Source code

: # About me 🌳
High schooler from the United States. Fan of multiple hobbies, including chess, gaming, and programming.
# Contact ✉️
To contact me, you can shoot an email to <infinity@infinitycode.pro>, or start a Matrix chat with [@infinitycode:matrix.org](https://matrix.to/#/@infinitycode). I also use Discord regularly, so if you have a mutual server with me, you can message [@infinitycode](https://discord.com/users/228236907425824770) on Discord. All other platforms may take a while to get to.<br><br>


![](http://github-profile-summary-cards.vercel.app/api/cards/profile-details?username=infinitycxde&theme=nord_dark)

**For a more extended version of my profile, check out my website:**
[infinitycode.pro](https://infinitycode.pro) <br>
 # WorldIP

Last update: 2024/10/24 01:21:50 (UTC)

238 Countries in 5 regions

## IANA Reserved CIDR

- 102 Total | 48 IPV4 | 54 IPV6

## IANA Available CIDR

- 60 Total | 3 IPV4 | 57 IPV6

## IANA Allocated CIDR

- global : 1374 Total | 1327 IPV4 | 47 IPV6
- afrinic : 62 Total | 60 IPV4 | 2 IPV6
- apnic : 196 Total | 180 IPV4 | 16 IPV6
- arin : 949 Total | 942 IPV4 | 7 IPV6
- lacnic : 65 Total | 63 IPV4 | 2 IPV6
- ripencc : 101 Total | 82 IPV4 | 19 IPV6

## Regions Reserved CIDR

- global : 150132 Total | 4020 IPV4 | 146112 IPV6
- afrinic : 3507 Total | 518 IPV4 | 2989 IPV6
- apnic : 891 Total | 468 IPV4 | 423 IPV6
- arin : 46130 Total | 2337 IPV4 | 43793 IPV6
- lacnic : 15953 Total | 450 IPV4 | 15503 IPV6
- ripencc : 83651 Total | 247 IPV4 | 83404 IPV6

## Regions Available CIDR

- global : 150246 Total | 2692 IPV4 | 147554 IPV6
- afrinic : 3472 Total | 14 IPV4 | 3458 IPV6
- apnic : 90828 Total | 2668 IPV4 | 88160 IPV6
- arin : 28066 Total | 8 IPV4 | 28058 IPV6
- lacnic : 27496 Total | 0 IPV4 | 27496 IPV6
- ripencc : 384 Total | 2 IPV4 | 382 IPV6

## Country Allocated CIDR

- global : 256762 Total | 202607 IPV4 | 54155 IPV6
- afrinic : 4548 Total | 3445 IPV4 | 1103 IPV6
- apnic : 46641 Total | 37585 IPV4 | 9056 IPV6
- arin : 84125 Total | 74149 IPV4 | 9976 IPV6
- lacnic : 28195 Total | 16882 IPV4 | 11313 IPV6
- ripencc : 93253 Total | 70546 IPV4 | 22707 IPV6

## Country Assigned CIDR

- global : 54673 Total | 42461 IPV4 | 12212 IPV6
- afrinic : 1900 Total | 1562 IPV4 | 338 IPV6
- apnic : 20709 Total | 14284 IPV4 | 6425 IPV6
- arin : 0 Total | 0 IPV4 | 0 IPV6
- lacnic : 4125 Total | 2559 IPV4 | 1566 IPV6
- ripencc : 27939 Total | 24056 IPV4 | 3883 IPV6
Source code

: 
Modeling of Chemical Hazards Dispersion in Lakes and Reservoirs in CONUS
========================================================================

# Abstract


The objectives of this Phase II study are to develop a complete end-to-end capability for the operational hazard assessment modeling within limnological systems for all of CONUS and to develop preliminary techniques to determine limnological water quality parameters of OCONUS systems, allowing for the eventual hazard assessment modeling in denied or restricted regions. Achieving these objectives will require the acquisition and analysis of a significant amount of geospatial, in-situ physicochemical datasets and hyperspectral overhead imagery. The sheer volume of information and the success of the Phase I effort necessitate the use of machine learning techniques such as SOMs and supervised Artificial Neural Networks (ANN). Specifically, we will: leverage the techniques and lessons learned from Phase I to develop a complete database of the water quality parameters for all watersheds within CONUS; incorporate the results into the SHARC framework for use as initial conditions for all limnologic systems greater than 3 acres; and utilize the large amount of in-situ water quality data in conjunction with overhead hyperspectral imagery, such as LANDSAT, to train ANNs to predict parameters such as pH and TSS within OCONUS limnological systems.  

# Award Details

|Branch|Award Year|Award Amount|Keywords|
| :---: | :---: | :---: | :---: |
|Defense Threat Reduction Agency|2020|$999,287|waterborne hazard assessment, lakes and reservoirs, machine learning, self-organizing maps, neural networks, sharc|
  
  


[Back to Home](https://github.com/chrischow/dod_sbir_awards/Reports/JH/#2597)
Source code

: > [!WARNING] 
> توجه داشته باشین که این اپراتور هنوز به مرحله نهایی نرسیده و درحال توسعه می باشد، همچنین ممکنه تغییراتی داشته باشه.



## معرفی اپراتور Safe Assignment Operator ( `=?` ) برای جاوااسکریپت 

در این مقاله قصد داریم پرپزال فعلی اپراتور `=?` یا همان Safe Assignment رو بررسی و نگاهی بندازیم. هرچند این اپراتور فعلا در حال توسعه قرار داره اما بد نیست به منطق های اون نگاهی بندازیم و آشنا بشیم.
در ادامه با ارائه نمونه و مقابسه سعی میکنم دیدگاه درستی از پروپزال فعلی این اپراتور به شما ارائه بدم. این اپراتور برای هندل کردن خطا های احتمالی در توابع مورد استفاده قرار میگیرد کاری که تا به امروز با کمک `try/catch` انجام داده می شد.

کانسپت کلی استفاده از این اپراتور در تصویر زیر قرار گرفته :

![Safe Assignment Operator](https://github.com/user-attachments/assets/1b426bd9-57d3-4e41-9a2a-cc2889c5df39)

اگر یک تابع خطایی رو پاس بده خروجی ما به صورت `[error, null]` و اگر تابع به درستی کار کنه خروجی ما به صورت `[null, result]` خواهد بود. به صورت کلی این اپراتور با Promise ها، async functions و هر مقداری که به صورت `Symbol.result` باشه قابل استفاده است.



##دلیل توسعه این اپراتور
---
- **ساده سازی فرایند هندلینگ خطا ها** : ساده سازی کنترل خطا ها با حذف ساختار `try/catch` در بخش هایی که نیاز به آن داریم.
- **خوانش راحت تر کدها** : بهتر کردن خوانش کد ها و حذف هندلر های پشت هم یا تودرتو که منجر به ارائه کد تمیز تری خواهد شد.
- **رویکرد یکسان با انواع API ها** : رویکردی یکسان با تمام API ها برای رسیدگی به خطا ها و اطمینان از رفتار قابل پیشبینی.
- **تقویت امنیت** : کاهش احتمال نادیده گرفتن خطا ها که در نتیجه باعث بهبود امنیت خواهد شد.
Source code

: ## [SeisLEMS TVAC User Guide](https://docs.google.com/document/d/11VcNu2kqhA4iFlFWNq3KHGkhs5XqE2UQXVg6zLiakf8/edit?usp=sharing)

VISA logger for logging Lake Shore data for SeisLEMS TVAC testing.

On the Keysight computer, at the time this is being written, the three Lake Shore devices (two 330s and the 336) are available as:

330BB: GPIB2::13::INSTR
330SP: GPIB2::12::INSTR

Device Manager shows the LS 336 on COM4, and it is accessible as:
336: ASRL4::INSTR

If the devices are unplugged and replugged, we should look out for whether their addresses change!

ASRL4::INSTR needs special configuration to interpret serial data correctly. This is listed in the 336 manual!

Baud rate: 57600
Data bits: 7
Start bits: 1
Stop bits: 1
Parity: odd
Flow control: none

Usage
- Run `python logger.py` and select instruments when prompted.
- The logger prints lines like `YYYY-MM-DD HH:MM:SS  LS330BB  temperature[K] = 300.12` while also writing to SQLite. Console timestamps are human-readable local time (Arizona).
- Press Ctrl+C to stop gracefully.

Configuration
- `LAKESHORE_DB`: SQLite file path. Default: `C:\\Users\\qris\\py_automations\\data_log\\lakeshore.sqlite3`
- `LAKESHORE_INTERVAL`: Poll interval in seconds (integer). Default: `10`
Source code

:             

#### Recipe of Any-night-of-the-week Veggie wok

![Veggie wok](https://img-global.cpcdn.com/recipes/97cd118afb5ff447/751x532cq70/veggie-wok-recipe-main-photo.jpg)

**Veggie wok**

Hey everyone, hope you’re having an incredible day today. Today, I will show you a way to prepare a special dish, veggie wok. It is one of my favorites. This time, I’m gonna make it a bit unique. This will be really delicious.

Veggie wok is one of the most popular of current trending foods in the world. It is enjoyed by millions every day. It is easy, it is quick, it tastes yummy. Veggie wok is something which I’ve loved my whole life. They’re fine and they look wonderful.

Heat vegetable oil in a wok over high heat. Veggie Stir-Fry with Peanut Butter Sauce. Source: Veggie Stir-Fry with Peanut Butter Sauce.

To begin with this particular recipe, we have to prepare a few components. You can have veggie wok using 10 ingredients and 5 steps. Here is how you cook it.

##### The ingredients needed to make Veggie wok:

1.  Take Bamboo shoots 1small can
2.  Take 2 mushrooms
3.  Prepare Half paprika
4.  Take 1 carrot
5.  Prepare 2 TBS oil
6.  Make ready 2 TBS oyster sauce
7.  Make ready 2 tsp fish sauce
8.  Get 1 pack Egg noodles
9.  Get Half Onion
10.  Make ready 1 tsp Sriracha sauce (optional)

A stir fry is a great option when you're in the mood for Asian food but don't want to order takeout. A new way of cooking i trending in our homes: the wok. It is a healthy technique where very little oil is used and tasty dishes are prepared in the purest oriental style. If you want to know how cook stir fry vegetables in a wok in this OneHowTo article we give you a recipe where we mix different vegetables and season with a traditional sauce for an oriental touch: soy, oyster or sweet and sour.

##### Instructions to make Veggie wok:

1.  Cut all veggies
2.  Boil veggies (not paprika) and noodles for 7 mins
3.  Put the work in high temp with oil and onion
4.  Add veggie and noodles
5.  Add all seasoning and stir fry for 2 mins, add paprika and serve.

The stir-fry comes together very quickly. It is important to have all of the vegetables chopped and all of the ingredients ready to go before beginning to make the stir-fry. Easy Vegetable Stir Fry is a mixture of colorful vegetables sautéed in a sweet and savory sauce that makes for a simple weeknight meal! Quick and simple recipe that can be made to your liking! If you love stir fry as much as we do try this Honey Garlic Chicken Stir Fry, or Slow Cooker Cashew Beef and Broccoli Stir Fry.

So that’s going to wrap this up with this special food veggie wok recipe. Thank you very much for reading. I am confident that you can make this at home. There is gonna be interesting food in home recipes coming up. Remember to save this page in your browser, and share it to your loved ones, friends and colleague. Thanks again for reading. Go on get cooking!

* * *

= Task statement =
Copy only the entries from the first line to the line with "# Contact ✉️", each exactly as it appears.

= Your solution =
Source code

: # About me 🌳
High schooler from the United States. Fan of multiple hobbies, including chess, gaming, and programming.
# Contact ✉️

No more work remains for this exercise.